I'm sure it can't hurt. Probably would help. But since you asked that, have you tried the aluminum foil and WD40? Some folks swear by it. But, what if you used the aluminum foil and put the menhaden oil in it, instead of the WD40??


----------



## Try'n Hard (Oct 23, 2008)

Eat the mullet and stay in the AC - to hot to fish!


----------



## FishWalton (Jul 22, 2010)

Try'n Hard said:


> Eat the mullet and stay in the AC - to hot to fish!


I did that yesterday. Nothing like fresh mullet or fresh fish of any kind.

This morning it wasn't all that bad since there were scattered rain storms and clouds to break up the sun.


----------



## FishWalton (Jul 22, 2010)

CurDog said:


> I'm sure it can't hurt. Probably would help. But since you asked that, have you tried the aluminum foil and WD40? Some folks swear by it. But, what if you used the aluminum foil and put the menhaden oil in it, instead of the WD40??


Not familiar with the aluminum foil trick but have heard of WD 40. Saw a WD 40 test on youtube and the tester was not impressed.


----------



## CurDog (Nov 14, 2010)

fishwalton said:


> Not familiar with the aluminum foil trick but have heard of WD 40. Saw a WD 40 test on youtube and the tester was not impressed.


The aluminum foil is "supposed" to catch their eye, and the wd40 they're "supposed" to like. Cut a small strip of foil 2"Wx3"L, roll it like a cigarette, crimp one end over, spray wd40 into the other end, make a half crimp on it. Hook thru center, toss out.... never tried it, but have heard lots of people doing it. Whether they are actually catching 'em like this, or not, idk? But I bet using the menhaden oil instead, may be the ticket...


----------



## Try'n Hard (Oct 23, 2008)

Might work on croaker.... May even fix their croak!


----------



## CatHunter (Dec 31, 2008)

Tried mullet, it works okay. Channel cats would care more for the menhaden oil than blues. Flatheads wont touch the stuff..


----------



## FishWalton (Jul 22, 2010)

CatHunter said:


> Tried mullet, it works okay. Channel cats would care more for the menhaden oil than blues. Flatheads wont touch the stuff..


thanks for the input.....cut up a couple of mullet yesterday and doctored them with a little menhaden oil for a trip to the Hooch next week but the trip fell through this morning.
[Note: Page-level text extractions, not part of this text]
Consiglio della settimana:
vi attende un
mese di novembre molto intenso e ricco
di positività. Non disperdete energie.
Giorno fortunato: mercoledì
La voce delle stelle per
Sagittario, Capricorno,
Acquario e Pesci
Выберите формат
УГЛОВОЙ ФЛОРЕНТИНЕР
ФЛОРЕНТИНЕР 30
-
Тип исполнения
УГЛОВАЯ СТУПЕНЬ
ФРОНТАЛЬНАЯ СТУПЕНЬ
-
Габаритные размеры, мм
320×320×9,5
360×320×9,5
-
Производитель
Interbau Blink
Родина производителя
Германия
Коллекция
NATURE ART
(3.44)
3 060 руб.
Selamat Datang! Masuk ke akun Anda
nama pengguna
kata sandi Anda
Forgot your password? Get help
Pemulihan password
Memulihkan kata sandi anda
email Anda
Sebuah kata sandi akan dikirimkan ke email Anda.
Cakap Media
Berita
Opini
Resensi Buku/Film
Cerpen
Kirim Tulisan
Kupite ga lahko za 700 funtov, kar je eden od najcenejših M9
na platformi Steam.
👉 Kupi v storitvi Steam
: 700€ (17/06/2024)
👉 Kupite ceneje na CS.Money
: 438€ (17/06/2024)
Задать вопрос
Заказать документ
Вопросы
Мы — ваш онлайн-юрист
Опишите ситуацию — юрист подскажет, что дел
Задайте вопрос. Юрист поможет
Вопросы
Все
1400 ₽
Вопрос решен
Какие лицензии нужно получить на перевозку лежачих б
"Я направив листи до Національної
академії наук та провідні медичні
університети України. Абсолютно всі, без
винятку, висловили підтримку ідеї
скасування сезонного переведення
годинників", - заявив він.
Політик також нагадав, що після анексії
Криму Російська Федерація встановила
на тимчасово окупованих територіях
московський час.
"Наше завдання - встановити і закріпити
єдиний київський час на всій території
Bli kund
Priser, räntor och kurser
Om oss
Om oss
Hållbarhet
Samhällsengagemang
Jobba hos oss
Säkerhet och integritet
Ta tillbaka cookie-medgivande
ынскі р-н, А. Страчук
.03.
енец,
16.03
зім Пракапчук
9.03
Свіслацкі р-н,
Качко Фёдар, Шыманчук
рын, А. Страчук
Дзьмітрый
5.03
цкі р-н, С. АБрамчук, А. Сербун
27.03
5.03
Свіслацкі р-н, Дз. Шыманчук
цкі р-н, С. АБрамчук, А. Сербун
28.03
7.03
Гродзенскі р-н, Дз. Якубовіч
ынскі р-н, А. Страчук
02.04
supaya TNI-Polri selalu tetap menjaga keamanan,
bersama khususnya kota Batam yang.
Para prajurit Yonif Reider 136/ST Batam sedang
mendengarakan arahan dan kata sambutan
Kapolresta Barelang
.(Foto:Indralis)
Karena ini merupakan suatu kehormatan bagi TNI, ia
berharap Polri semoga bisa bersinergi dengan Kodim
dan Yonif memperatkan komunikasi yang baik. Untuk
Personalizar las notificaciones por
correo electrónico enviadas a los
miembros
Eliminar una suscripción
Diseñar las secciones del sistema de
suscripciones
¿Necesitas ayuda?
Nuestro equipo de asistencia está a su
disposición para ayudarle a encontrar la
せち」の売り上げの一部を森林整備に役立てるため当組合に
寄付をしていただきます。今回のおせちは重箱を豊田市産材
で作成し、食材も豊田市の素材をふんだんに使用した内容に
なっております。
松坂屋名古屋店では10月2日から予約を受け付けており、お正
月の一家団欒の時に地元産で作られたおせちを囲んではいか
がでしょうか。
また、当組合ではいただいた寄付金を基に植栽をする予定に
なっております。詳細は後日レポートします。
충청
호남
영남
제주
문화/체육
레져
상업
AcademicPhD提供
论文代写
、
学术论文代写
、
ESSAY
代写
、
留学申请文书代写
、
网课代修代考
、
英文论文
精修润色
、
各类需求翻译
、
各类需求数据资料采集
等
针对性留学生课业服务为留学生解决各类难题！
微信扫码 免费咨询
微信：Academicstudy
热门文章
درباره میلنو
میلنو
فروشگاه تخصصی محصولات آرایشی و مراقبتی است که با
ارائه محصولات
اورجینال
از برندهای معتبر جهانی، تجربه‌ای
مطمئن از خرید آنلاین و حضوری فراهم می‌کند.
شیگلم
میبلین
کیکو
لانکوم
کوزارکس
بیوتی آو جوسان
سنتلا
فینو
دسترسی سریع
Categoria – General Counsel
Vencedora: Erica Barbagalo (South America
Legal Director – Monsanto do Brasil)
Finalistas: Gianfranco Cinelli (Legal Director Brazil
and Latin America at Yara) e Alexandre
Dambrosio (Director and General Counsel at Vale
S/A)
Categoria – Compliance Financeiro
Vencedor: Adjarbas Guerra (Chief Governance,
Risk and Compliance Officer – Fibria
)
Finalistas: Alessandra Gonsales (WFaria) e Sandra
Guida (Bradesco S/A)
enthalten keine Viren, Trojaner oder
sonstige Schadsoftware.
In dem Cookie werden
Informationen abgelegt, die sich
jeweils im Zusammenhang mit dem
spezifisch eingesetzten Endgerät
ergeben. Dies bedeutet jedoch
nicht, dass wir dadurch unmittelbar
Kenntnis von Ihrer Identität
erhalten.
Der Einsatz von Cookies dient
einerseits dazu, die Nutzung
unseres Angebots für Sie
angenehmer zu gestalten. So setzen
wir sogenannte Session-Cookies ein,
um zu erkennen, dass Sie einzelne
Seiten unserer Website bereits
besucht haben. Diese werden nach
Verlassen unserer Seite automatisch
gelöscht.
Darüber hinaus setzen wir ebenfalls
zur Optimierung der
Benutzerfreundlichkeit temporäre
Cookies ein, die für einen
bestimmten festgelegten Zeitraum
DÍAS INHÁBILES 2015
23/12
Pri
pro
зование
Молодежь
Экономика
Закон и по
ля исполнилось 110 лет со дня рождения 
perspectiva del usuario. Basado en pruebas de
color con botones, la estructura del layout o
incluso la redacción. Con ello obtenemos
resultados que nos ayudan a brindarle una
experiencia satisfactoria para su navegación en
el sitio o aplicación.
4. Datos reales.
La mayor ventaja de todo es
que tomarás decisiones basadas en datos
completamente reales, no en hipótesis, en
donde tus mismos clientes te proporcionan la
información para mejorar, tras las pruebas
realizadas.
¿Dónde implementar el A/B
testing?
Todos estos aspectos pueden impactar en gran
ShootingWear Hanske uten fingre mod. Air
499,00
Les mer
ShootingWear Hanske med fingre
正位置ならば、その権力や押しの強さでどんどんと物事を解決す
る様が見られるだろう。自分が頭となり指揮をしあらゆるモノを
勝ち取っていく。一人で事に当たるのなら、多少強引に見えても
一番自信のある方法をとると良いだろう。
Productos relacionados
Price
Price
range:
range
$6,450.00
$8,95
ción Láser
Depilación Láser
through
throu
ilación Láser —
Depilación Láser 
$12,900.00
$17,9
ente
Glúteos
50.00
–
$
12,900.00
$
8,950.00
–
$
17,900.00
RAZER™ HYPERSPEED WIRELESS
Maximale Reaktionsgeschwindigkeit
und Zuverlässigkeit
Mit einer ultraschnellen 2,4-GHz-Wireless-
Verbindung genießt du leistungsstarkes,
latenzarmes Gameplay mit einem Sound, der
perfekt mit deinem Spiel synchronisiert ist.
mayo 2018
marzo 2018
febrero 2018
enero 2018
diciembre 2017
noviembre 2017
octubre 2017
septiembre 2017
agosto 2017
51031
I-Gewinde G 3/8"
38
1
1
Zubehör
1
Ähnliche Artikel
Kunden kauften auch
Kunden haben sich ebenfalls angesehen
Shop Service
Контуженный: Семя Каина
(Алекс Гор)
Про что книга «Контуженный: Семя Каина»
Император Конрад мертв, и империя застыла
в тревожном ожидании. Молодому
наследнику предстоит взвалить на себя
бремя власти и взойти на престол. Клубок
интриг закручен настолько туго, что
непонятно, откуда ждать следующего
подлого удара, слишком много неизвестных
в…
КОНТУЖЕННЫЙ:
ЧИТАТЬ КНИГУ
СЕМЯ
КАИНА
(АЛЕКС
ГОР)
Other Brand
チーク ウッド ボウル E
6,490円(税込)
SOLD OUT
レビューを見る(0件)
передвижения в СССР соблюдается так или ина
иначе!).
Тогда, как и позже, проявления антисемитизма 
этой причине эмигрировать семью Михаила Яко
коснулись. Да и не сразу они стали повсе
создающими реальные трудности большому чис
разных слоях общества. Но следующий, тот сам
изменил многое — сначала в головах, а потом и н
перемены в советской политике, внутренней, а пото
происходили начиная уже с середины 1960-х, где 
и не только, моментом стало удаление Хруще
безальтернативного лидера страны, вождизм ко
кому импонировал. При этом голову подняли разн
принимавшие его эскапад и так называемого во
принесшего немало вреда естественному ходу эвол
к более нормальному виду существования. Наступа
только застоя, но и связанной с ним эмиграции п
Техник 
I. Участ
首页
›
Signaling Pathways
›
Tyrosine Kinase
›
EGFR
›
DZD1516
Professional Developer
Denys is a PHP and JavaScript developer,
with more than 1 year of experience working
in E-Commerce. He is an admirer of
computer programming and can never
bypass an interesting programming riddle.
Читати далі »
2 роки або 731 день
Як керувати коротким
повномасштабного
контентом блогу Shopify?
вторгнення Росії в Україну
So will freeze it I guess then see if it will stay on a hook when thawed.


----------



## CatCrusher (Jan 18, 2009)

fishwalton said:


> thanks for the input.....cut up a couple of mullet yesterday and doctored them with a little menhaden oil for a trip to the Hooch next week but the trip fell through this morning. So will freeze it I guess then see if it will stay on a hook when thawed.


I keep some frozen and it works fine. I usually have to cut the skin off my hooks.


----------